▸ EXERCISE
The lines below from the one with "Figure 12. Test" up to and including the one with "Figure 9. Left: overlapped" are what you should set down, exactly and without pictures.
Start of THE INPUT
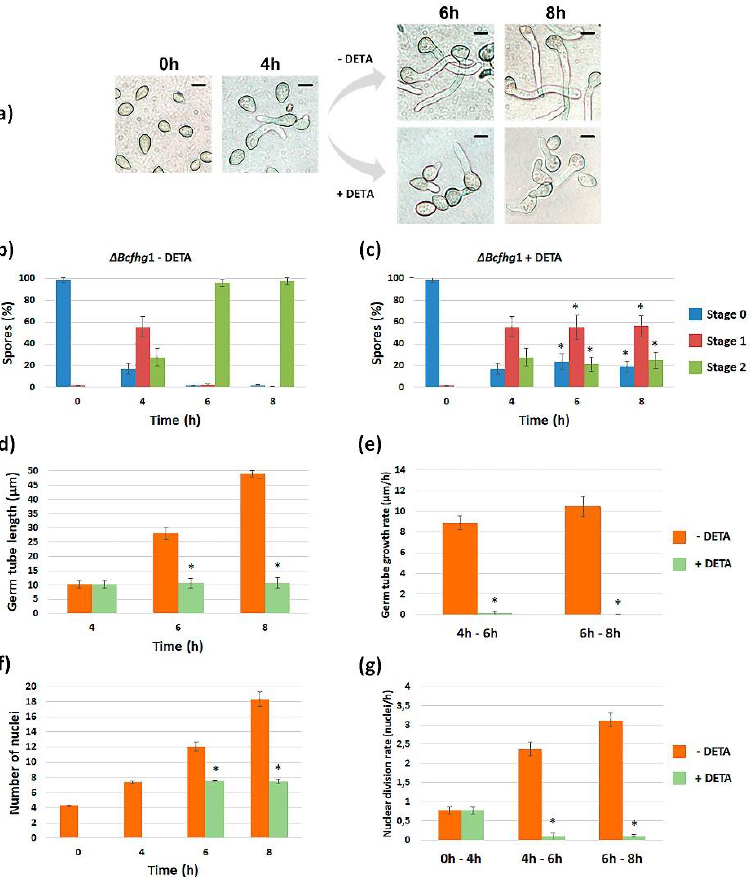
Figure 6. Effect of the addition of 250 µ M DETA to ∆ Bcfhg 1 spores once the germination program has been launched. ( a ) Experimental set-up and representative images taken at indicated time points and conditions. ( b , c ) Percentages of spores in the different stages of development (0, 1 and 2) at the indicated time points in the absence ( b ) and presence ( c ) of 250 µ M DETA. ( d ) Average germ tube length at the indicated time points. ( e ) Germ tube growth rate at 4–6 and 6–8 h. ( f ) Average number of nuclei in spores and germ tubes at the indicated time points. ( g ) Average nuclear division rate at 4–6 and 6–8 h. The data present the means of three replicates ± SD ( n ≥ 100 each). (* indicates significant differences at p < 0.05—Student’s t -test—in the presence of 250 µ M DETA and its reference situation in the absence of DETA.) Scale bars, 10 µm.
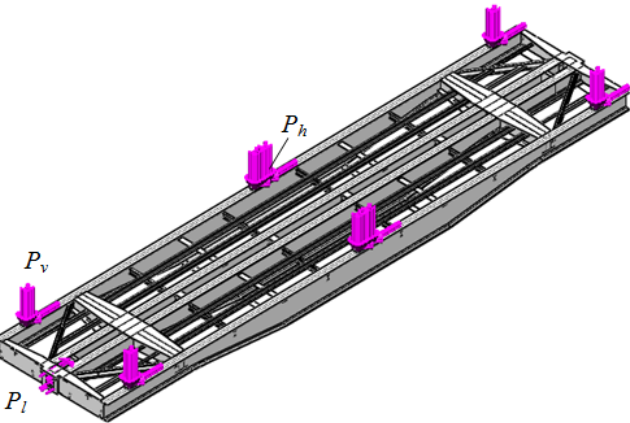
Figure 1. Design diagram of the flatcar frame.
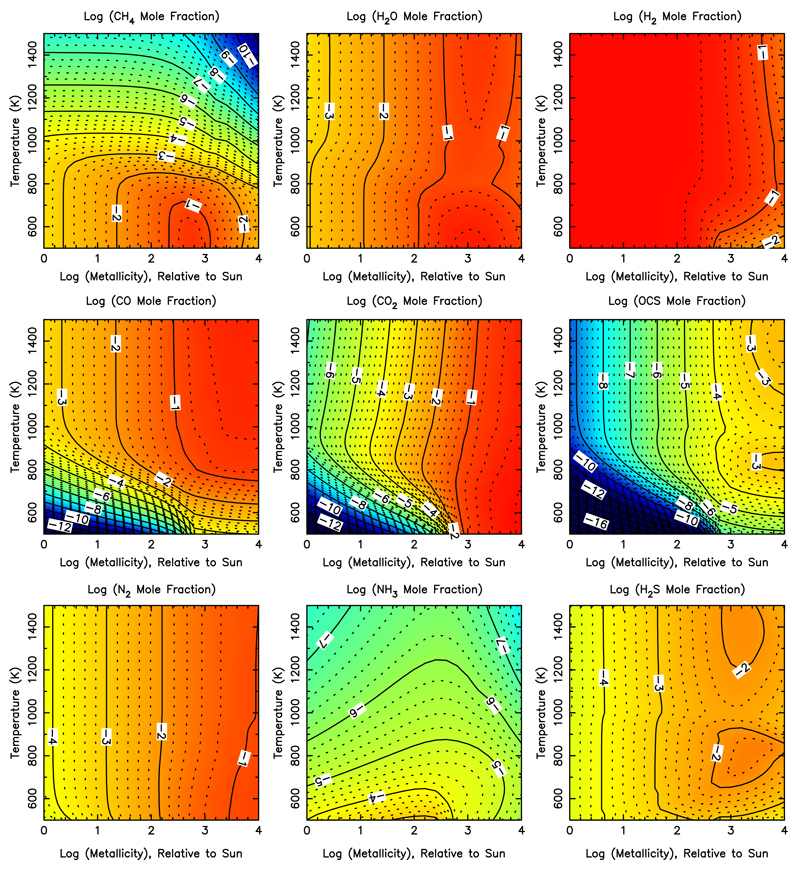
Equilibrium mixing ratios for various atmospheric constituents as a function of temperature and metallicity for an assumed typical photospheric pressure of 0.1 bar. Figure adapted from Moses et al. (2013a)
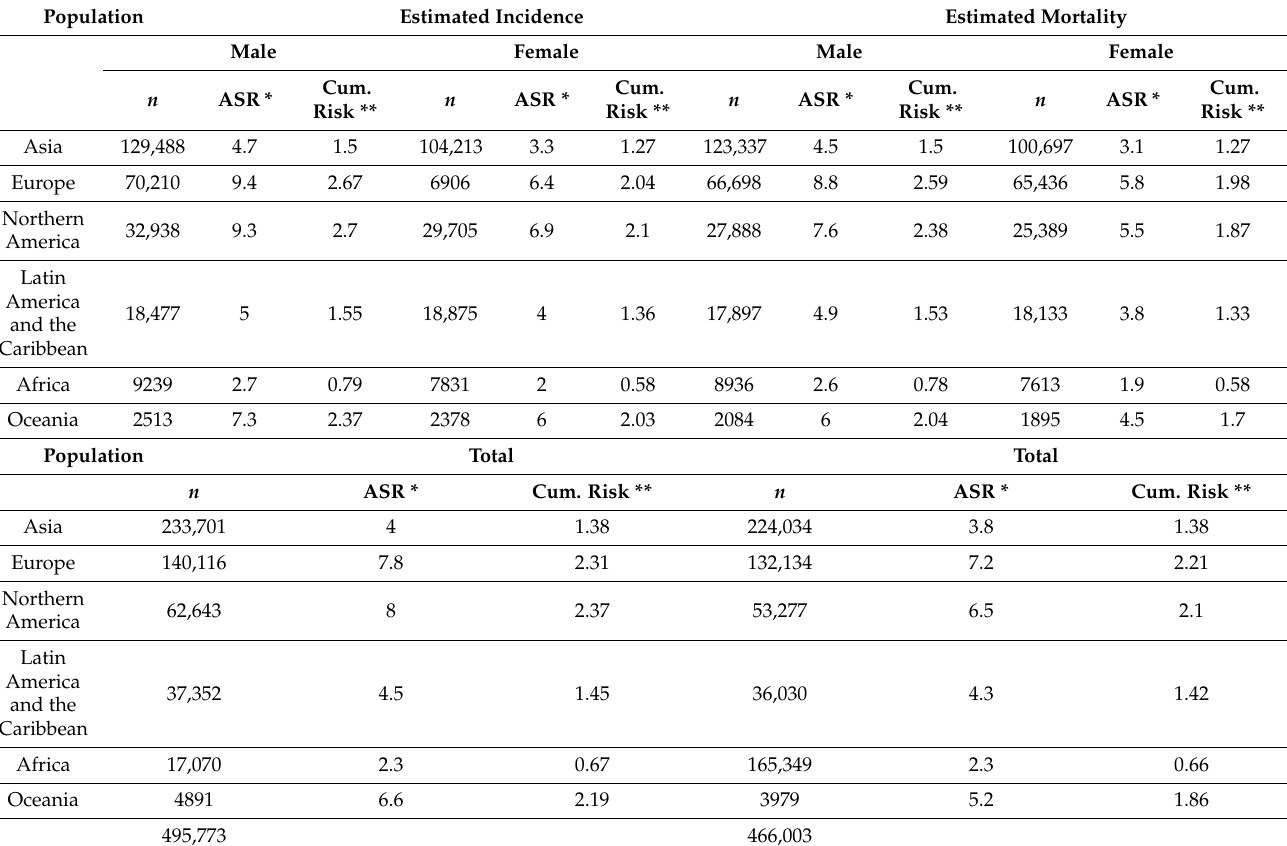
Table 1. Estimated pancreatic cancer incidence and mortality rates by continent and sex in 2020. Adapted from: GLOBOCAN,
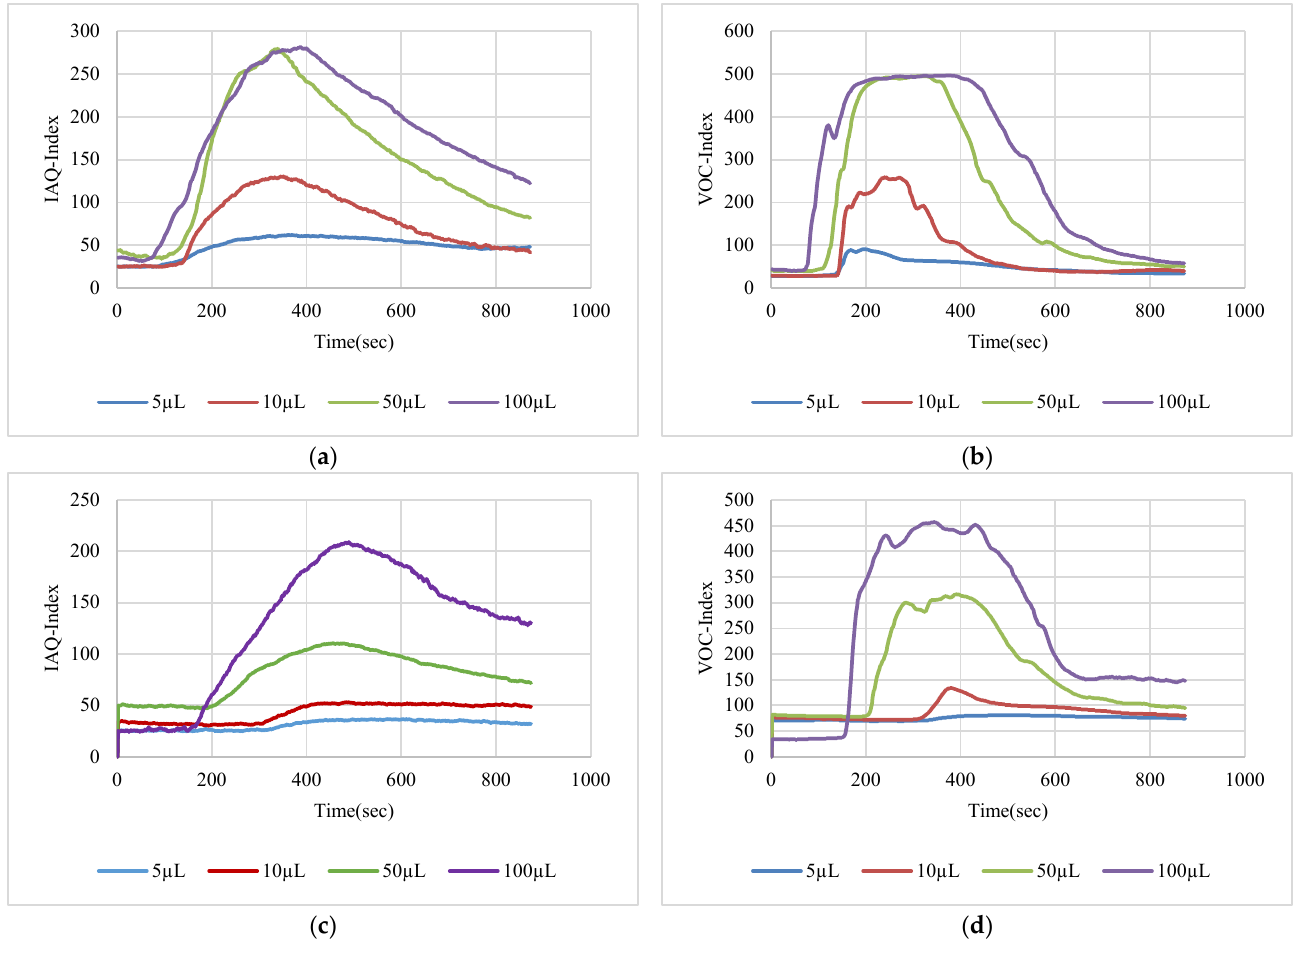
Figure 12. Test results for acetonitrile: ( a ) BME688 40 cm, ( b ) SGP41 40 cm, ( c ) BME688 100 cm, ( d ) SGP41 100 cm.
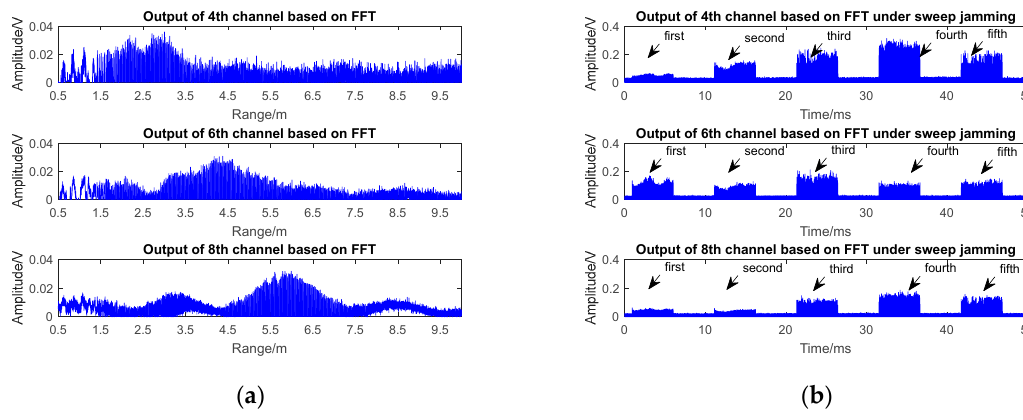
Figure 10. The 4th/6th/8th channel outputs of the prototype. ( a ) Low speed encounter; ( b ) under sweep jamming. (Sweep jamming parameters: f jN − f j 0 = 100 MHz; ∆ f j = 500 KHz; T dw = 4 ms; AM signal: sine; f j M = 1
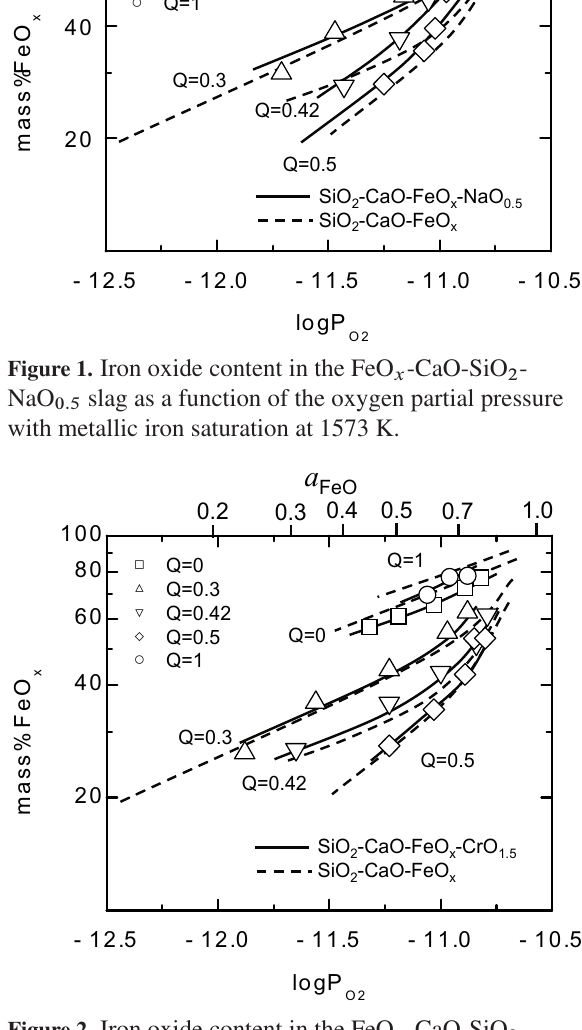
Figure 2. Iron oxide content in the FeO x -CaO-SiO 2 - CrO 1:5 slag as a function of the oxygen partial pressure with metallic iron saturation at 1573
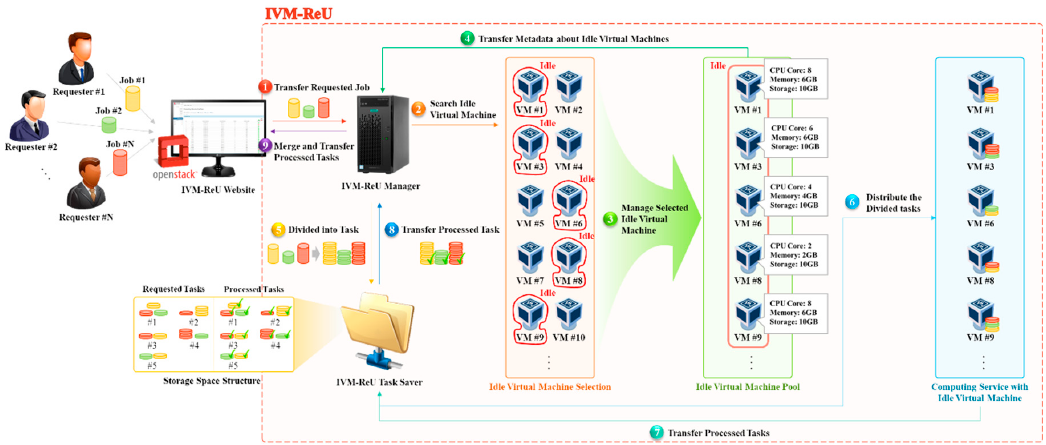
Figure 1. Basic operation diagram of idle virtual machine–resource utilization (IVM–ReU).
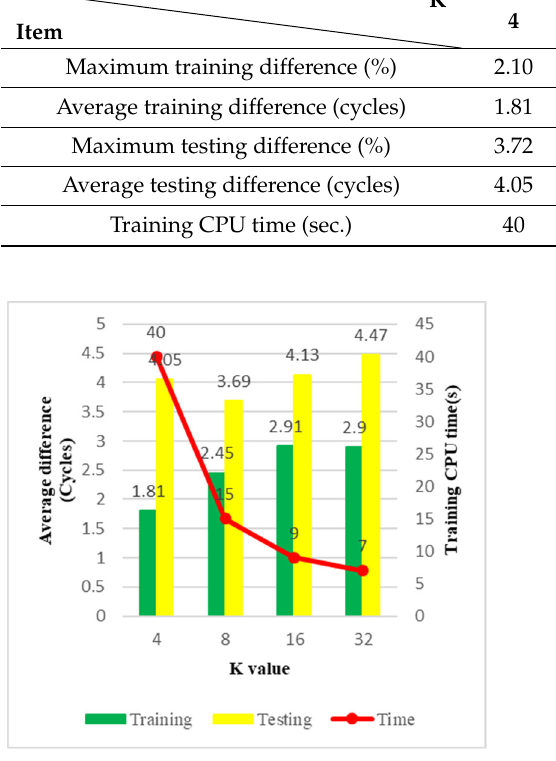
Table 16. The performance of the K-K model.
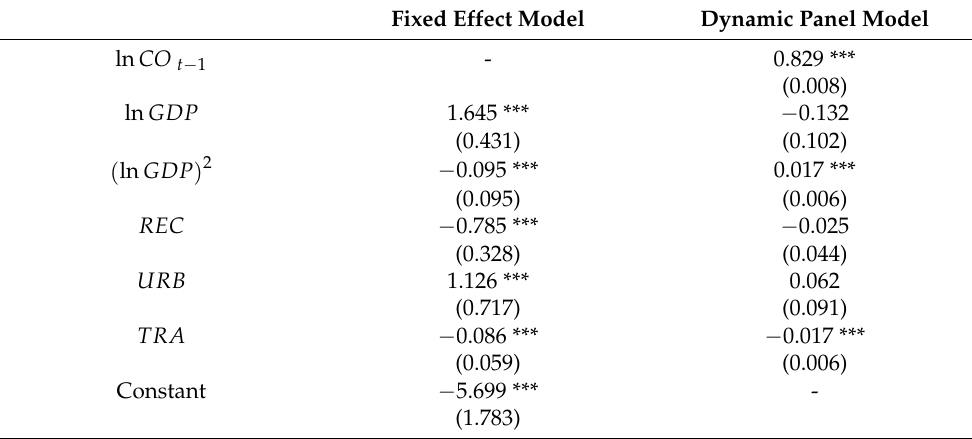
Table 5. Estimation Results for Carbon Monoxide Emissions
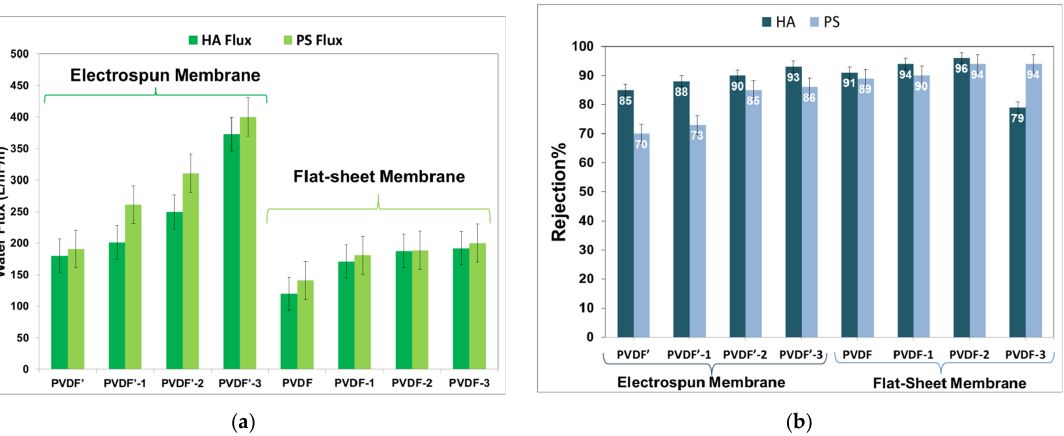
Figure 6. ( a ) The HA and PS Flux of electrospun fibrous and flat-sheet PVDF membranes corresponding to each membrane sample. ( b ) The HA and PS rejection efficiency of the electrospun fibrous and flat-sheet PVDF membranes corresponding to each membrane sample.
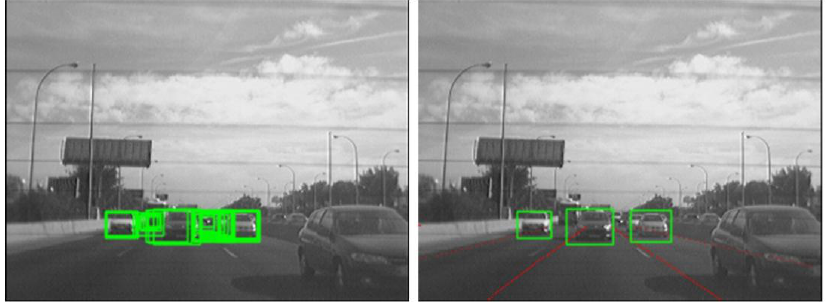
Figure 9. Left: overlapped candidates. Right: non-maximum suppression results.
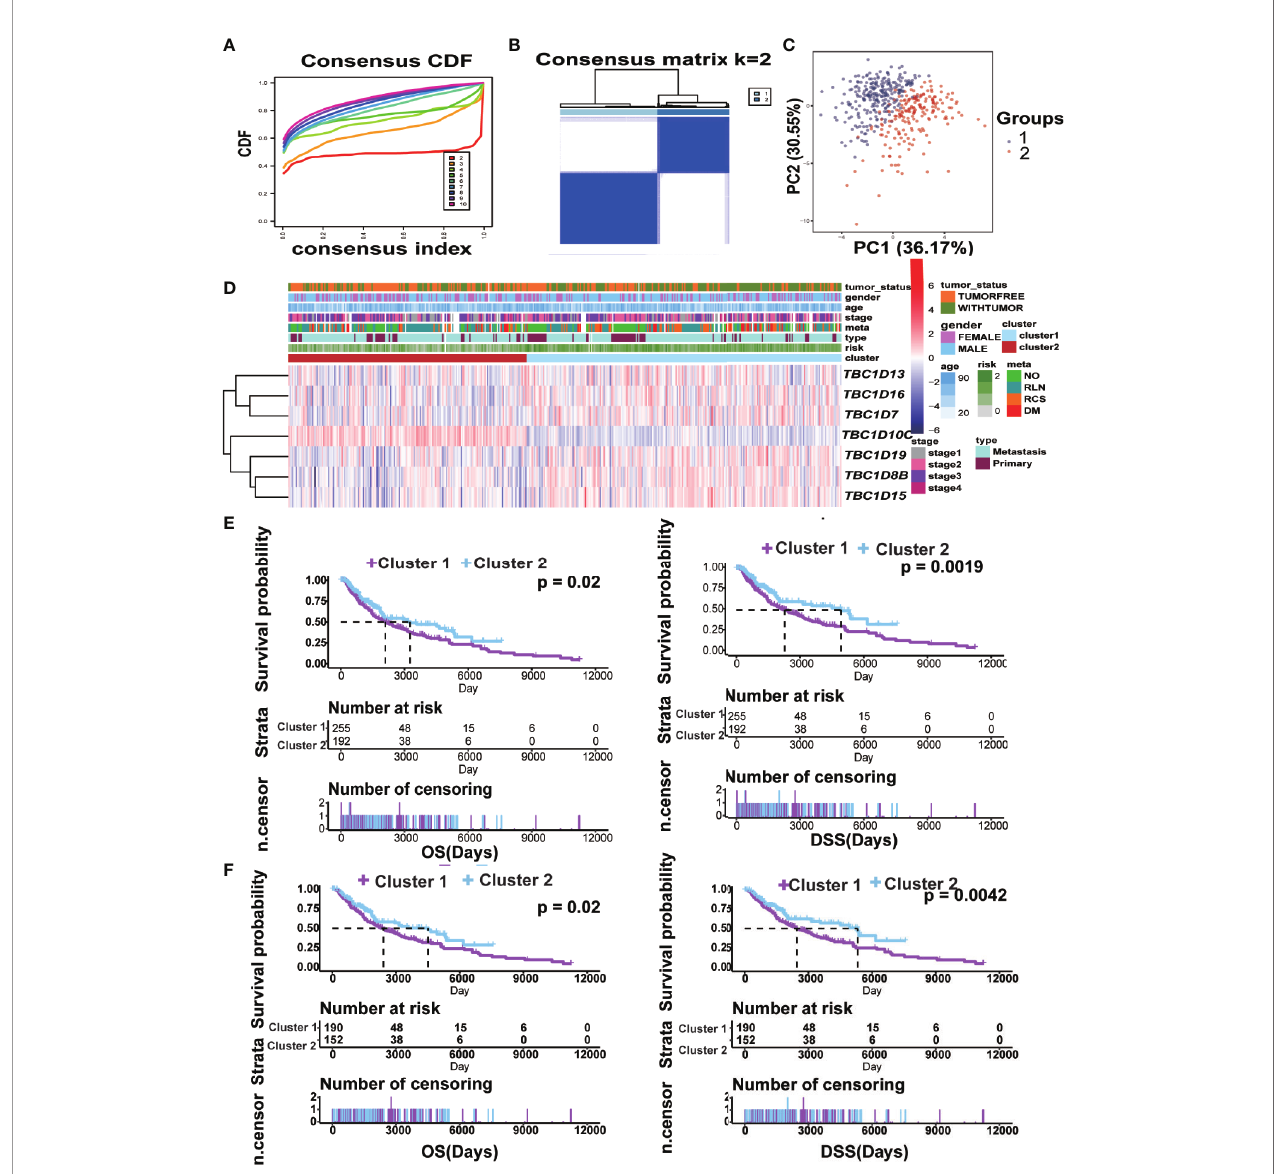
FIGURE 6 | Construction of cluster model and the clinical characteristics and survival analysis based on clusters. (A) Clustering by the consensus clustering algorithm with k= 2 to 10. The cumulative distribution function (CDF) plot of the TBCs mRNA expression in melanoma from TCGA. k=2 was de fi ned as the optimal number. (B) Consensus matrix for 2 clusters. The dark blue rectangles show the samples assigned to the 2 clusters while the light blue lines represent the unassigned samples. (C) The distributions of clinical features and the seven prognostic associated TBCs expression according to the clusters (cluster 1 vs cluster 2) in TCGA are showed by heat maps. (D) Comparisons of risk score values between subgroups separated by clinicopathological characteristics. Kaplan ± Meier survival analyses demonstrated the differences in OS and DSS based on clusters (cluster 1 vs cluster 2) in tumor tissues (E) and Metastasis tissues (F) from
End of THE INPUT
▸ ANSWER FOR THIS EXERCISE
Figure 12. Test results for acetonitrile: ( a ) BME688 40 cm, ( b ) SGP41 40 cm, ( c ) BME688 100 cm, ( d ) SGP41 100 cm.
Figure 10. The 4th/6th/8th channel outputs of the prototype. ( a ) Low speed encounter; ( b ) under sweep jamming. (Sweep jamming parameters: f jN − f j 0 = 100 MHz; ∆ f j = 500 KHz; T dw = 4 ms; AM signal: sine; f j M = 1
Figure 2. Iron oxide content in the FeO x -CaO-SiO 2 - CrO 1:5 slag as a function of the oxygen partial pressure with metallic iron saturation at 1573
Figure 1. Basic operation diagram of idle virtual machine–resource utilization (IVM–ReU).
Table 16. The performance of the K-K model.
Table 5. Estimation Results for Carbon Monoxide Emissions
Figure 6. ( a ) The HA and PS Flux of electrospun fibrous and flat-sheet PVDF membranes corresponding to each membrane sample. ( b ) The HA and PS rejection efficiency of the electrospun fibrous and flat-sheet PVDF membranes corresponding to each membrane sample.
Figure 9. Left: overlapped candidates. Right: non-maximum suppression results.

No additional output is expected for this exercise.